Atlassian Connect Week Sydney

Atlassian Connect Week Sydney

Last month, I attended Connect Week Sydney in the Atlassian headquarters, an event for add-on development vendors to exchange information and experience, as well as have hackathons for the add-on development of Atlassian Cloud.

This time around, Asia-Pacific vendors gathered to discuss and convey their needs to Atlassian add-on engineers. There was also a discussion about the extension points.

Atlassian Connect

So what is Atlassian Connect?

In a nutshell, it is a platform on which add-ons for Atlassian Cloud operate. In the past, when developing add-ons for JIRA Server and Confluence Server, it was common to use Atlassian Plugin SDK. It would write codes in Java and create a JAR file by building with Maven.

However, Atlassian Cloud add-ons do not depend on the programming language.

Interaction with JIRA is done in the REST API and Webhook. A panel or a page would be embedded in the form of the iframe on the screen of JIRA and Confluence. They are implemented on the web service side that add-on developers prepare on their own.

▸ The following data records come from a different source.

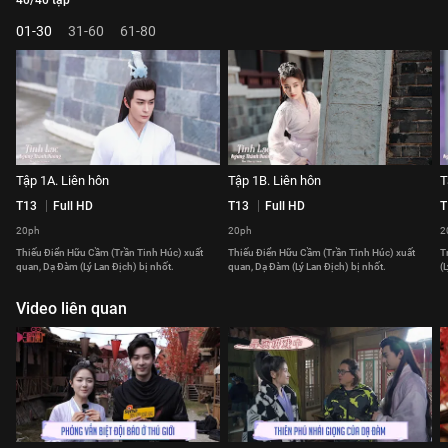
40/40 tập
01-30
31-60
61-80
Tập 1A. Liên hôn
Tập 1B. Liên hôn
T
T13
Full HD
T13
Full HD
T
20ph
20ph
2
Thiếu Điển Hữu Cầm (Trần Tinh Húc) xuất
Thiếu Điển Hữu Cầm (Trần Tinh Húc) xuất
T
quan, Dạ Đàm (Lý Lan Địch) bị nhốt.
quan, Dạ Đàm (Lý Lan Địch) bị nhốt.
(
Video liên quan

Scopes have been introduced to the REST APIs. Therefore, the API able to be used from the add-on are quite limited now. Add-ons which are used on JIRA via API will be somewhat limited with Atlassian Cloud.

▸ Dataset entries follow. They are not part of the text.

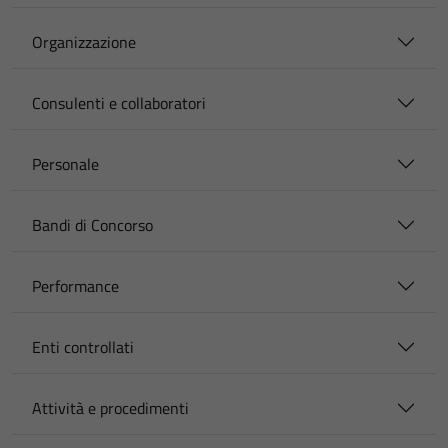
Organizzazione
Consulenti e collaboratori
Personale
Bandi di Concorso
Performance
Enti controllati
Attività e procedimenti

Besides, since it is impossible to freely access the parent frame from the iframe, any add-ons used on JIRA and Confluence via Javascript and CSS will not be used on the Atlassian Cloud.

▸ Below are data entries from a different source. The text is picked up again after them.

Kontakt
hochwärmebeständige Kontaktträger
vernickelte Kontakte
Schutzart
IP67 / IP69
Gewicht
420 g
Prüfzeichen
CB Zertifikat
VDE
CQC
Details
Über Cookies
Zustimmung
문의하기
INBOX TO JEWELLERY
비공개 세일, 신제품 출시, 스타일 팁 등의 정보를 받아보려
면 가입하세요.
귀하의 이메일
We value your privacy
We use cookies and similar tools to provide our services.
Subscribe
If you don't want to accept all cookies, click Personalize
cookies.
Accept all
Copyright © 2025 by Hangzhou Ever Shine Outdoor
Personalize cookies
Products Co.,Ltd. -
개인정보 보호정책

I did not even expect to be reunited with the iframe in this way in 2016.

Two frameworks

I said before that the web service side would not depend on the programming language. Whether Ruby, PHP, or C++ work, developers will always have trouble if there are so many options. Atlassian now has two frameworks they officially support.

The first is Atlassian Connect Express which, as the name suggests, is one that can be handy to develop add-ons in the Express-based Node.js for Atlassian Cloud.

The second is Atlassian Connect Spring Boot – a relatively new framework. As the name suggests, you can write add-ons for Atlassian Cloud in Spring Boot.

Since developers of the Server version of the add-on are supposed to be familiar with Java, it might be easier to use the latter.

So…

Atlassian Cloud is still a growing service, and I truly believe that the number of extension points add-ons can use will consistently increase.

Why not take the first step with Atlassian Cloud add-ons and grow the Atlassian Connect services?